La commission souligne que, conformément à l’article 11 de la convention, tout Membre de l’OIT pour lequel la convention est en vigueur doit prendre toutes mesures nécessaires et appropriées en vue d’assurer aux travailleurs et aux employeurs le libre exercice du droit syndical. La commission considère que le développement d’organisations libres et indépendantes et leur participation au dialogue social sont indispensables pour permettre à un gouvernement d’affronter ses problèmes sociaux et économiques et de les résoudre dans l’intérêt des travailleurs et de la nation. La commission prie instamment le gouvernement de prendre des mesures pour réexaminer dans cette optique la situation des syndicats dissouts, afin de garantir qu’ils puissent à nouveau fonctionner.

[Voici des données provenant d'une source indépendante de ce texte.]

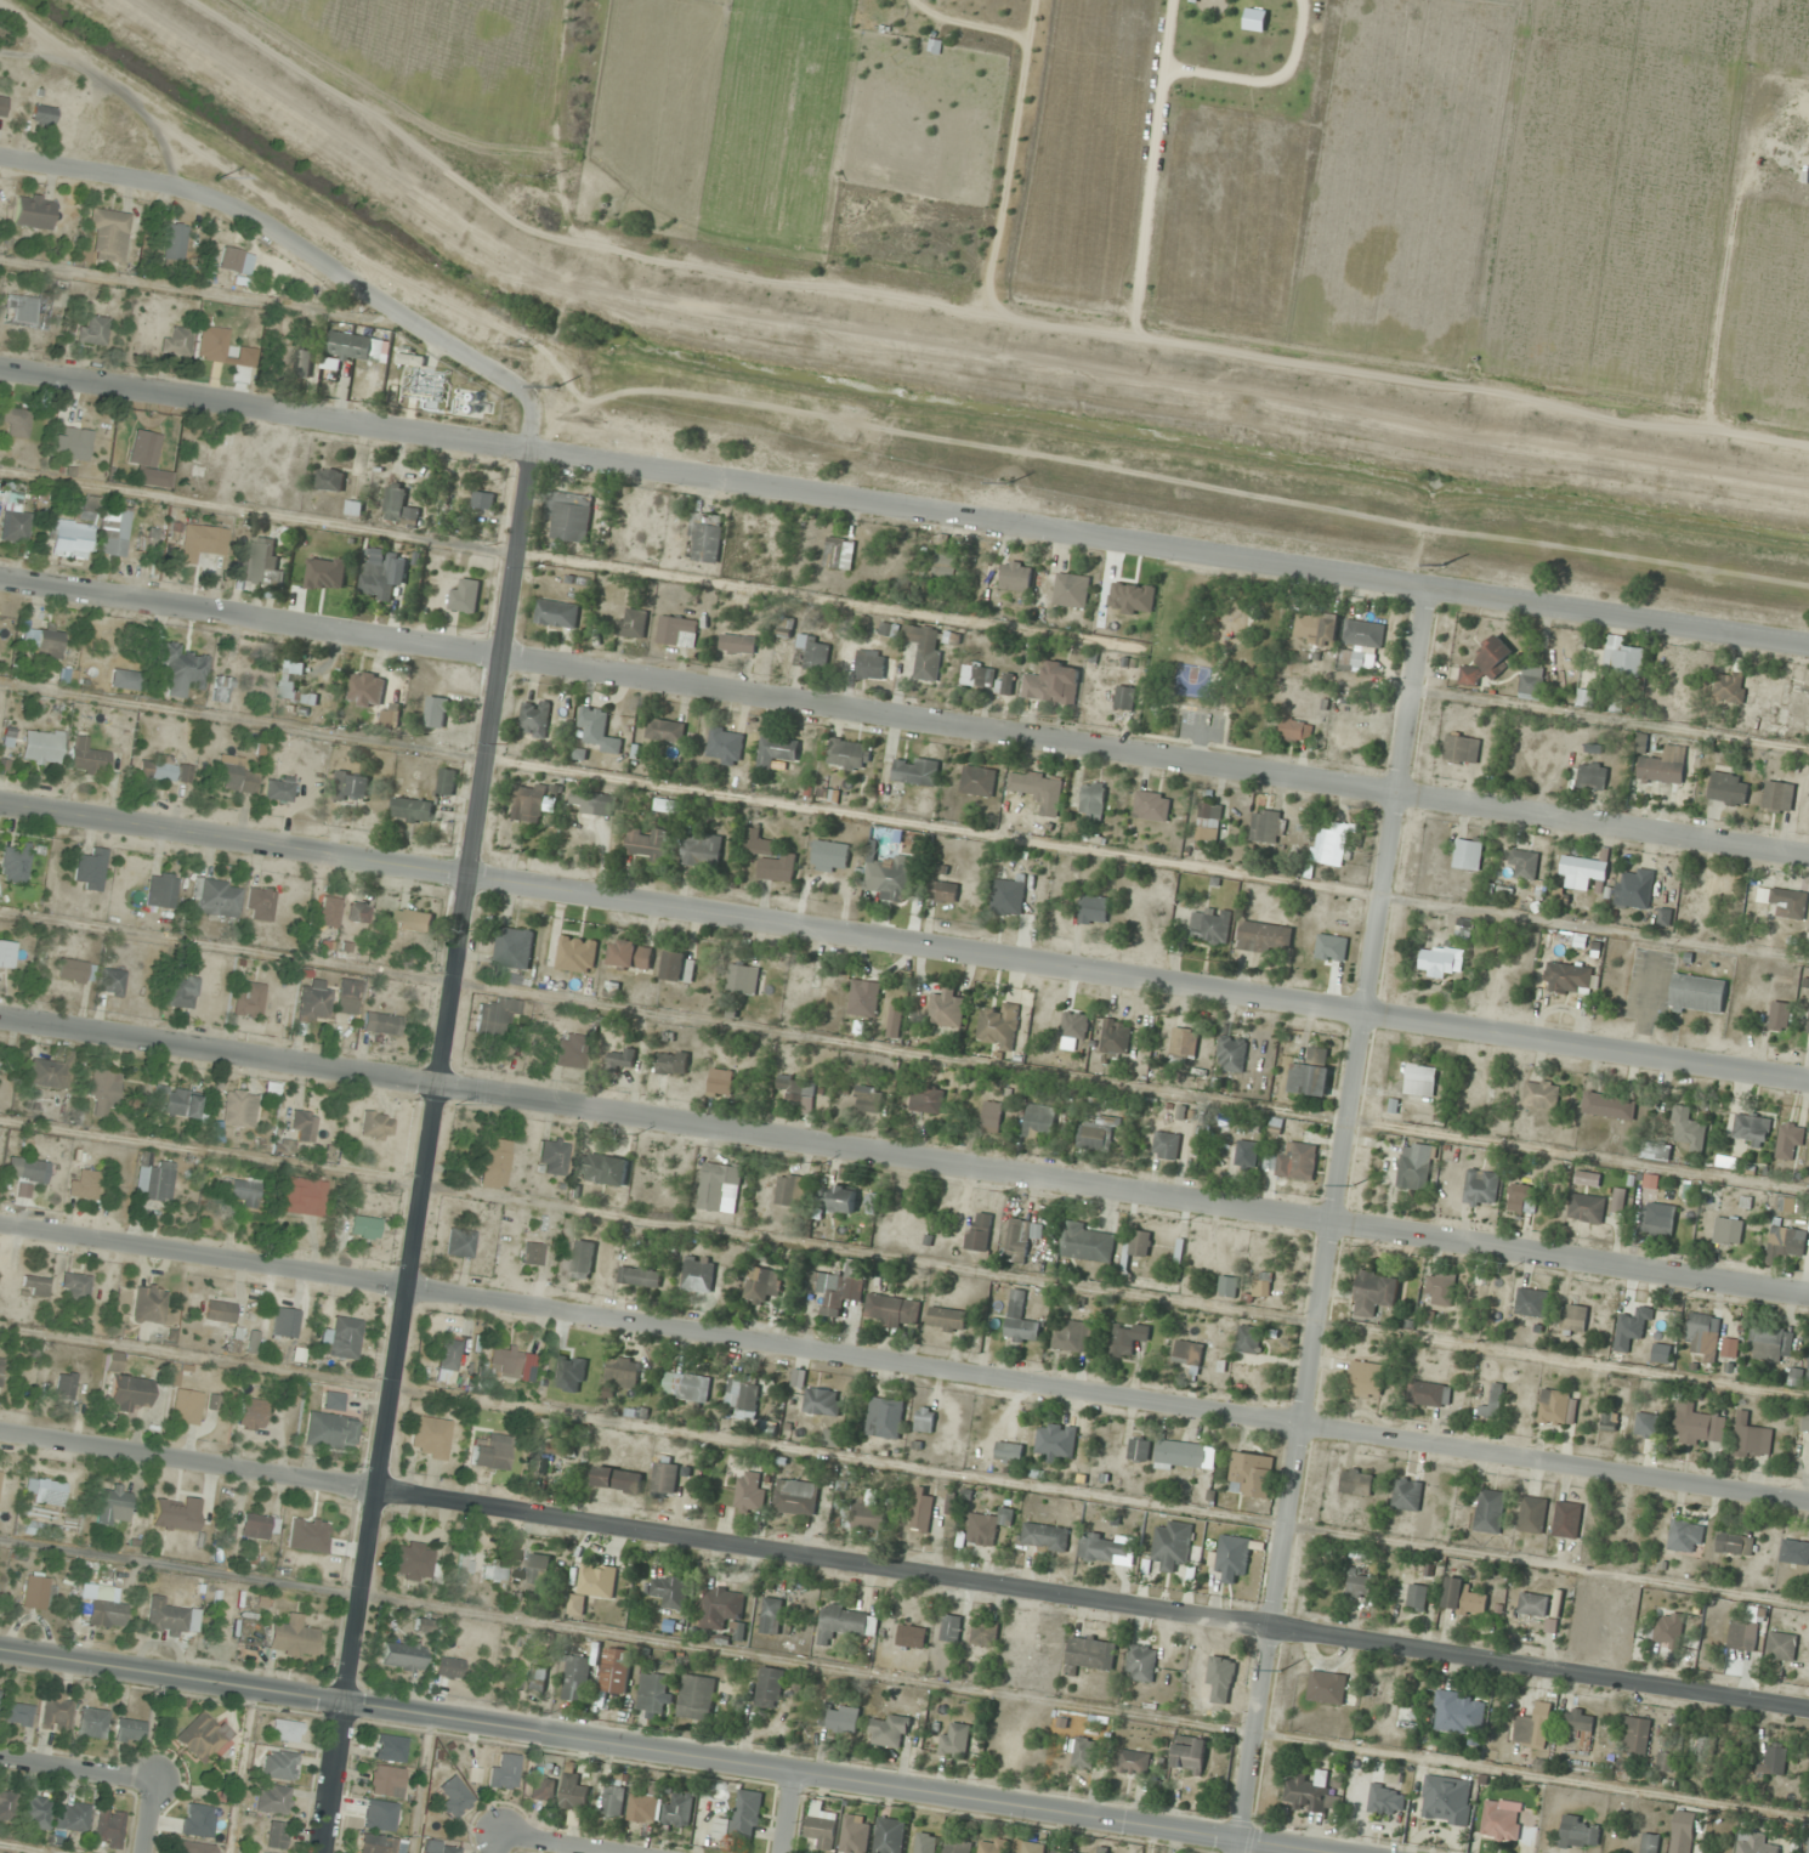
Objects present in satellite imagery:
building: (1, 106)
building: (40, 115)
road: (114, 176)
power tower: (546, 176)
building: (31, 212)
building: (103, 238)
building: (171, 243)
building: (227, 259)
building: (30, 308)
road: (408, 311)
building: (91, 331)
building: (173, 342)
building: (209, 345)
building: (357, 346)
power tower: (520, 346)
building: (411, 358)
building: (13, 423)
building: (69, 445)
building: (140, 447)
building: (331, 479)
building: (484, 499)
building: (400, 505)
building: (84, 508)
building: (355, 508)
road: (904, 511)
building: (570, 516)
building: (12, 526)
building: (111, 531)
building: (66, 537)
building: (705, 537)
building: (146, 540)
building: (208, 541)
building: (839, 553)
building: (253, 564)
building: (385, 576)
building: (1015, 576)
building: (1071, 590)
building: (1125, 606)
building: (558, 613)
building: (632, 624)
building: (1317, 627)
building: (888, 629)
building: (678, 631)
building: (1363, 634)
building: (46, 644)
building: (738, 644)
building: (926, 651)
building: (813, 652)
building: (1622, 658)
building: (1352, 661)
building: (1488, 662)
building: (870, 665)
building: (180, 672)
building: (977, 674)
building: (123, 680)
building: (1006, 683)
building: (1052, 683)
building: (1531, 683)
building: (295, 685)
building: (1729, 686)
building: (367, 689)
building: (219, 690)
building: (1124, 697)
building: (1584, 698)
building: (1791, 710)
building: (436, 712)
road: (904, 716)
building: (535, 718)
building: (594, 725)
building: (1295, 730)
building: (666, 731)
building: (726, 745)
building: (39, 747)
building: (1462, 749)
building: (777, 750)
building: (849, 754)
building: (85, 759)
building: (1663, 766)
building: (164, 770)
building: (915, 770)
building: (1592, 775)
building: (232, 776)
building: (447, 781)
building: (978, 781)
building: (352, 785)
building: (276, 788)
building: (1038, 789)
building: (1728, 789)
building: (828, 795)
building: (1778, 796)
building: (1092, 800)
building: (594, 802)
building: (529, 803)
building: (669, 806)
building: (1152, 806)
building: (414, 810)
building: (1209, 822)
building: (1269, 826)
building: (649, 843)
building: (1330, 845)
building: (702, 849)
building: (1468, 852)
building: (830, 856)
building: (770, 858)
building: (13, 862)
building: (1523, 865)
building: (88, 871)
building: (1580, 872)
building: (893, 878)
building: (1634, 889)
building: (159, 891)
building: (942, 891)
building: (1009, 896)
building: (214, 898)
building: (1785, 901)
building: (257, 904)
building: (351, 908)
building: (1094, 909)
building: (1664, 917)
building: (414, 921)
building: (1210, 925)
building: (1264, 937)
road: (904, 941)
building: (514, 948)
building: (631, 954)
building: (5, 955)
building: (1437, 962)
building: (680, 966)
building: (73, 971)
building: (1568, 978)
building: (743, 979)
building: (109, 982)
building: (178, 992)
building: (1697, 995)
building: (345, 997)
building: (864, 998)
building: (246, 999)
building: (311, 1002)
building: (947, 1008)
building: (1779, 1015)
building: (494, 1017)
building: (895, 1021)
building: (379, 1024)
building: (999, 1026)
building: (1808, 1027)
building: (1076, 1028)
building: (1116, 1038)
building: (1184, 1041)
building: (568, 1052)
building: (1231, 1054)
building: (622, 1059)
building: (672, 1063)
building: (50, 1073)
building: (1312, 1073)
building: (1420, 1080)
building: (721, 1081)
building: (796, 1087)
building: (1473, 1088)
building: (101, 1092)
building: (1541, 1093)
building: (927, 1098)
building: (869, 1099)
building: (175, 1103)
building: (1608, 1105)
building: (236, 1109)
building: (992, 1117)
building: (1040, 1121)
building: (300, 1126)
building: (374, 1126)
building: (1686, 1128)
building: (1751, 1129)
building: (1100, 1134)
building: (1789, 1139)
building: (1166, 1145)
building: (1655, 1151)
building: (1246, 1154)
road: (432, 1155)
building: (550, 1157)
road: (904, 1157)
building: (1298, 1162)
building: (493, 1164)
building: (1416, 1167)
building: (22, 1169)
building: (606, 1169)
building: (152, 1179)
building: (1587, 1179)
building: (1650, 1181)
building: (82, 1184)
building: (717, 1184)
building: (1481, 1188)
building: (789, 1189)
building: (239, 1192)
building: (1690, 1192)
building: (298, 1197)
building: (1521, 1198)
building: (842, 1199)
building: (1618, 1200)
building: (1785, 1203)
building: (1586, 1207)
road: (1334, 1220)
building: (1656, 1223)
building: (361, 1228)
building: (978, 1231)
building: (1728, 1231)
building: (1018, 1239)
building: (1086, 1242)
building: (458, 1243)
building: (1138, 1243)
building: (1784, 1243)
building: (530, 1255)
building: (583, 1258)
building: (699, 1274)
building: (640, 1276)
building: (32, 1284)
building: (763, 1284)
building: (1228, 1286)
building: (72, 1288)
building: (1258, 1288)
building: (1440, 1288)
building: (838, 1289)
building: (1375, 1293)
building: (1531, 1302)
building: (146, 1305)
building: (892, 1310)
building: (217, 1315)
building: (1573, 1318)
building: (1640, 1318)
building: (947, 1320)
building: (1020, 1320)
building: (282, 1323)
building: (1702, 1333)
building: (1073, 1337)
building: (340, 1338)
building: (1127, 1340)
building: (1249, 1340)
building: (251, 1343)
building: (1770, 1345)
building: (1730, 1348)
building: (1188, 1353)
building: (445, 1355)
building: (112, 1362)
building: (503, 1362)
road: (903, 1367)
building: (623, 1372)
building: (1808, 1376)
building: (566, 1377)
building: (1796, 1377)
building: (1366, 1379)
building: (63, 1386)
building: (687, 1387)
building: (126, 1394)
building: (1429, 1394)
building: (743, 1396)
building: (331, 1401)
building: (823, 1401)
building: (1493, 1402)
building: (1553, 1407)
building: (185, 1408)
building: (248, 1414)
building: (885, 1417)
building: (924, 1420)
building: (1647, 1425)
building: (1697, 1425)
building: (328, 1432)
building: (832, 1437)
building: (1751, 1437)
building: (428, 1438)
building: (1055, 1442)
building: (1139, 1449)
building: (1008, 1451)
building: (489, 1453)
building: (1181, 1455)
building: (1252, 1475)
building: (617, 1479)
building: (665, 1479)
building: (1357, 1482)
building: (749, 1491)
building: (42, 1492)
building: (1407, 1494)
building: (795, 1497)
building: (110, 1504)
building: (950, 1505)
building: (922, 1509)
building: (1489, 1511)
building: (866, 1514)
building: (1532, 1514)
building: (1566, 1519)
building: (987, 1526)
building: (257, 1527)
building: (40, 1530)
building: (1044, 1536)
building: (1685, 1536)
building: (1735, 1543)
building: (1172, 1544)
building: (1103, 1547)
building: (1794, 1551)
building: (1233, 1556)
building: (412, 1562)
building: (463, 1566)
building: (538, 1571)
building: (492, 1573)
road: (903, 1574)
building: (1359, 1584)
building: (592, 1585)
building: (671, 1591)
building: (33, 1593)
building: (1417, 1596)
building: (1463, 1598)
building: (1540, 1605)
building: (722, 1609)
building: (105, 1614)
building: (771, 1615)
building: (165, 1619)
building: (846, 1622)
building: (425, 1624)
building: (950, 1627)
building: (1668, 1629)
building: (1746, 1630)
building: (984, 1632)
building: (911, 1636)
building: (291, 1638)
building: (1781, 1643)
building: (1089, 1653)
building: (400, 1657)
building: (1141, 1662)
building: (447, 1668)
building: (616, 1670)
building: (536, 1678)
building: (577, 1678)
building: (769, 1687)
building: (1327, 1687)
building: (1374, 1690)
building: (652, 1692)
building: (697, 1697)
building: (54, 1711)
building: (1459, 1713)
building: (16, 1714)
building: (839, 1718)
building: (1579, 1720)
building: (90, 1723)
building: (1532, 1725)
building: (889, 1730)
building: (128, 1731)
building: (284, 1731)
building: (1635, 1735)
building: (201, 1737)
building: (955, 1740)
building: (388, 1748)
building: (1702, 1748)
building: (1083, 1752)
building: (1189, 1753)
road: (662, 1754)
building: (1774, 1759)
building: (1666, 1760)
building: (1133, 1762)
building: (277, 1765)
road: (77, 1771)
building: (502, 1771)
building: (384, 1781)
building: (542, 1788)
building: (574, 1792)
building: (1310, 1793)
building: (453, 1798)
building: (271, 1799)
building: (1447, 1799)
building: (614, 1800)
building: (1386, 1800)
building: (645, 1803)
building: (6, 1806)
building: (680, 1809)
building: (34, 1812)
road: (787, 1814)
building: (74, 1817)
building: (381, 1817)
building: (742, 1817)
road: (151, 1818)
building: (1500, 1821)
building: (822, 1825)
building: (107, 1827)
building: (1682, 1831)
building: (1580, 1832)
building: (274, 1835)
building: (889, 1835)
building: (924, 1843)
building: (1649, 1843)
building: (1808, 1843)
building: (379, 1844)
road: (501, 1844)
road: (557, 1844)
building: (992, 1845)
building: (1755, 1845)
building: (958, 1846)
building: (195, 1847)
building: (438, 1847)
building: (1028, 1847)
building: (1059, 1852)

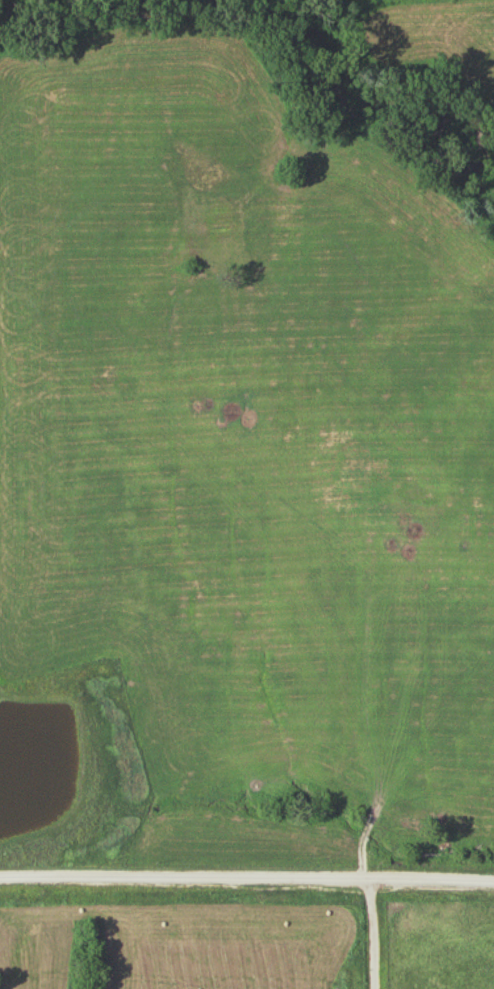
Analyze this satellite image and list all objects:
road: (247, 879)
road: (377, 934)

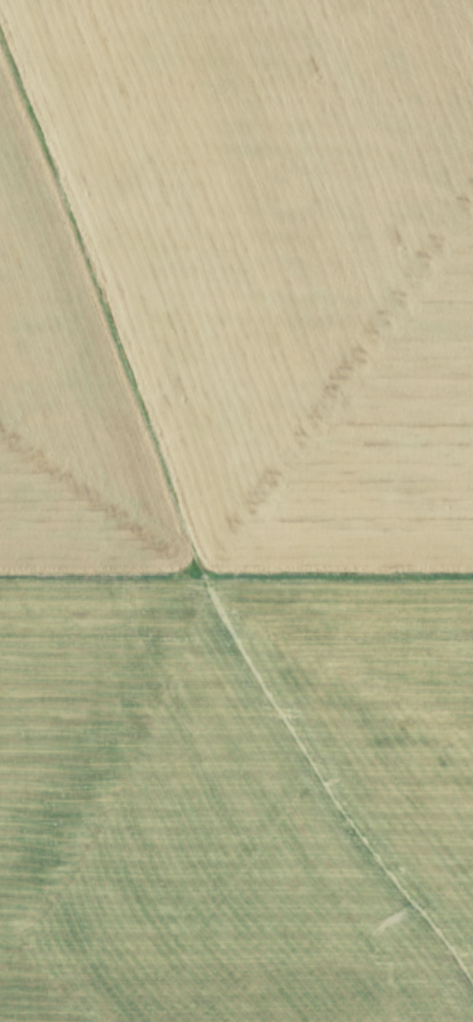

La commission rappelle que, dans son rapport de 2004, la Commission d’enquête a estimé que ses recommandations devaient être mises en œuvre sans plus tarder et que la majorité d’entre elles devraient avoir été appliquées au plus tard le 1er juin 2005. La commission déplore que, 18 ans plus tard, des faits récents révèlent des retours incessants à des situations antérieures, tout espace pour une existence sûre d’un mouvement syndical indépendant au Bélarus ayant pratiquement disparu. La commission prie instamment le gouvernement d’abandonner sa politique de destruction du mouvement syndical indépendant et de réduction au silence des voix libres des travailleurs. Elle le prie instamment d’engager le dialogue avec l’OIT pour mettre pleinement en œuvre, sans plus tarder, toutes les recommandations en suspens des organes de contrôle de l’OIT.